Bock, a partner at Kroger, Gardis & Regas in Indianapolis, pointed out how athletes often change their behavior in order to beat drug tests, give only enough of a blood sample for a limited number of tests, give false whereabouts to evade testers, and time their use so the doping cannot be detected.
On the opposite side of what turned into a lively discussion was Howard Jacobs of the Law Offices of Howard Jacobs near Los Angeles, an attorney who has represented numerous athletes in doping disputes. He agreed with Bock that anti-doping efforts must focus on catching people who cheat. But he said many of his clients were charged with using banned substances based on contaminated supplements and other issues.

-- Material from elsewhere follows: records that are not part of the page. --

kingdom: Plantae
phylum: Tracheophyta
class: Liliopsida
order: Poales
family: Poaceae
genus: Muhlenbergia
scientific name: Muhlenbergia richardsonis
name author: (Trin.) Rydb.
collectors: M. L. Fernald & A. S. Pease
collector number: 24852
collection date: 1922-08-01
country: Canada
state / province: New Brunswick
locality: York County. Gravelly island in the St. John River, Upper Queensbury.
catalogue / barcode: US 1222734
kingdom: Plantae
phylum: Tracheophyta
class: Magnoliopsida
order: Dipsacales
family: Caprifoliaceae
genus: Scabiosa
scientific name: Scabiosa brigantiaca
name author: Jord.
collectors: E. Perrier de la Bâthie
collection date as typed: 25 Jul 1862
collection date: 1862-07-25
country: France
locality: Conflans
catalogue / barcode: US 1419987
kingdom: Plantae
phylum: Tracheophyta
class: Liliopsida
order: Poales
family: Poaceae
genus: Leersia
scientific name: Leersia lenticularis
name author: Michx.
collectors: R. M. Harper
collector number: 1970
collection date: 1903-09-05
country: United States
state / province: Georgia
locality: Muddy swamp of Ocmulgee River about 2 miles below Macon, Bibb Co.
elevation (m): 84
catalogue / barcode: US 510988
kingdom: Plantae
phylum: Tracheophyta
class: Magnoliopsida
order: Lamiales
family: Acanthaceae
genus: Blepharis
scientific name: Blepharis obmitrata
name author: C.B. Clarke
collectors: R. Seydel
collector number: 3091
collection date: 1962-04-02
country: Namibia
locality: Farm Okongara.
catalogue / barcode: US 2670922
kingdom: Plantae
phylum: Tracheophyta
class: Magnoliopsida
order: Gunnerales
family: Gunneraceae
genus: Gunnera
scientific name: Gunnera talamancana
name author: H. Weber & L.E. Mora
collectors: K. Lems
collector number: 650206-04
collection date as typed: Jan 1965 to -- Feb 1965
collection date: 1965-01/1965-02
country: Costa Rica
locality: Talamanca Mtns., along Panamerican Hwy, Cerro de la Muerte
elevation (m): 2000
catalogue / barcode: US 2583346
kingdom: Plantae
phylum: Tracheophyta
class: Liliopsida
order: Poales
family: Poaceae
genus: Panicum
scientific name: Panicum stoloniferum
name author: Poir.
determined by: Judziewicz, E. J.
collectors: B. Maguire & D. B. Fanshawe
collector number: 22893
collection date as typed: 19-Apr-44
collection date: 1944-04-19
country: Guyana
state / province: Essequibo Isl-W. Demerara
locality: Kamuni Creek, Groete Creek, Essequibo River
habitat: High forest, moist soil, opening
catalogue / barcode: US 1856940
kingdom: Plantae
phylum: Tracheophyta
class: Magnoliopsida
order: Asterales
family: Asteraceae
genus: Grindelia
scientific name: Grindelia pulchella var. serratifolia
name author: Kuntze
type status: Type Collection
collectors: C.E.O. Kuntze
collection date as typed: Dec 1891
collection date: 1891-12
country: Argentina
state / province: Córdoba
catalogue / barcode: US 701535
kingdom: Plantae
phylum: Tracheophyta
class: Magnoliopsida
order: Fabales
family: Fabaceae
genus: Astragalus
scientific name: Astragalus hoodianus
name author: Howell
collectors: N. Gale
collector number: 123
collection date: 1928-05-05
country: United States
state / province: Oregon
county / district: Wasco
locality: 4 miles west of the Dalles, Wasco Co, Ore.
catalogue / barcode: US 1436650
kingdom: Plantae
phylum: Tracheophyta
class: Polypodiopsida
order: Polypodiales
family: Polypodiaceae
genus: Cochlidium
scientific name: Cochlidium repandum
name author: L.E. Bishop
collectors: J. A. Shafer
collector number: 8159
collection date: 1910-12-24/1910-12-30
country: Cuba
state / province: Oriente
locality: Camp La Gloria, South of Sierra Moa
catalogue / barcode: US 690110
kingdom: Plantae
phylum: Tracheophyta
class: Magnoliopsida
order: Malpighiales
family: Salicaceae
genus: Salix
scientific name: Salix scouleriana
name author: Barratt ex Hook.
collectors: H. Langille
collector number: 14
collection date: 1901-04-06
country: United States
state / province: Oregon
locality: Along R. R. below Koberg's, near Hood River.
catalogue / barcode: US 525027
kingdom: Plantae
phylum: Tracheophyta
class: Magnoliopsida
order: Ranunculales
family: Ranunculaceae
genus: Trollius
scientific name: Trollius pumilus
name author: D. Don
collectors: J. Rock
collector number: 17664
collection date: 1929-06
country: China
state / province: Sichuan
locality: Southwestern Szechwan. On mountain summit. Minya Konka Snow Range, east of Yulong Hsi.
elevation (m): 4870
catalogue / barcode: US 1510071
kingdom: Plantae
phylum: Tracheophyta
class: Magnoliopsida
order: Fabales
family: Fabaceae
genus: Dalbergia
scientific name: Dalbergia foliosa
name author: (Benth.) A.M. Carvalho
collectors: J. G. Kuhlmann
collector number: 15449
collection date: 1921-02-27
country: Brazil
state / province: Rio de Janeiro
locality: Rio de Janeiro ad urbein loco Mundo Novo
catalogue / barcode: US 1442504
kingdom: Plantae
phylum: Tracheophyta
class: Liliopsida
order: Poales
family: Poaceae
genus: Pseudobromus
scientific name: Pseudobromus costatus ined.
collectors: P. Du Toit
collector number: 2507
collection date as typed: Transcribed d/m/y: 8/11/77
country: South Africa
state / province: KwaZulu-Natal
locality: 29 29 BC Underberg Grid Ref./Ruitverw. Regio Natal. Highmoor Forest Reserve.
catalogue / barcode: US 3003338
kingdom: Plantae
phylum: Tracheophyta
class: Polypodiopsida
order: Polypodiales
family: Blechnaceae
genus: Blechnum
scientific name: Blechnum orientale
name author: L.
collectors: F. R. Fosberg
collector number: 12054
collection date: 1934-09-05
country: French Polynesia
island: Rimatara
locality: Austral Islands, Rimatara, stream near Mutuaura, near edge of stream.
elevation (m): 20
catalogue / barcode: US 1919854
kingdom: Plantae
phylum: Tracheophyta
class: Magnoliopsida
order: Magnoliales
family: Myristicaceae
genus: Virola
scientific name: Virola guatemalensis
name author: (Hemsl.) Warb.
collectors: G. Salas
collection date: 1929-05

The testing system, he said, needs to better differentiate "between intentional doping and inadvertent positives.... The testing just doesn't work that well." He suggested, among other changes, that marijuana—a drug that doesn't improve athletic performance—be taken off the list of banned substances entirely, and that more money and resources go toward finding the athletes who benefit from intentionally taking banned substances.
The event also included a discussion about Olympic sponsorships, featuring Calita Robinson, '92, global marketing counsel at Coca-Cola, and Christopher McCleary, '91, associate general counsel, global brand and client management, at Visa. Both addressed the challenges of maintaining a company's exclusivity and fending off "ambush marketing"—that is, quick and inexpensive marketing that is used to fool people into thinking a company is associated with the Olympics.
In addition to other panels about the intersection of sports and law, 2010 Olympic ice dancing silver medalist Meryl Davis, a University of Michigan student, spoke about her experiences and allowed fans to wear the medal for photos.
In opening the event, Professor Sherman Clark offered to put in his "law prof.'s egghead two cents."
"Sports makes us think about the law more deeply, and in different ways," he said. "And that's because so many of the models operating elsewhere in society—including programs designed to ensure that all are treated equally—simply don't work when applied to the ruthlessly performance-oriented world of sports."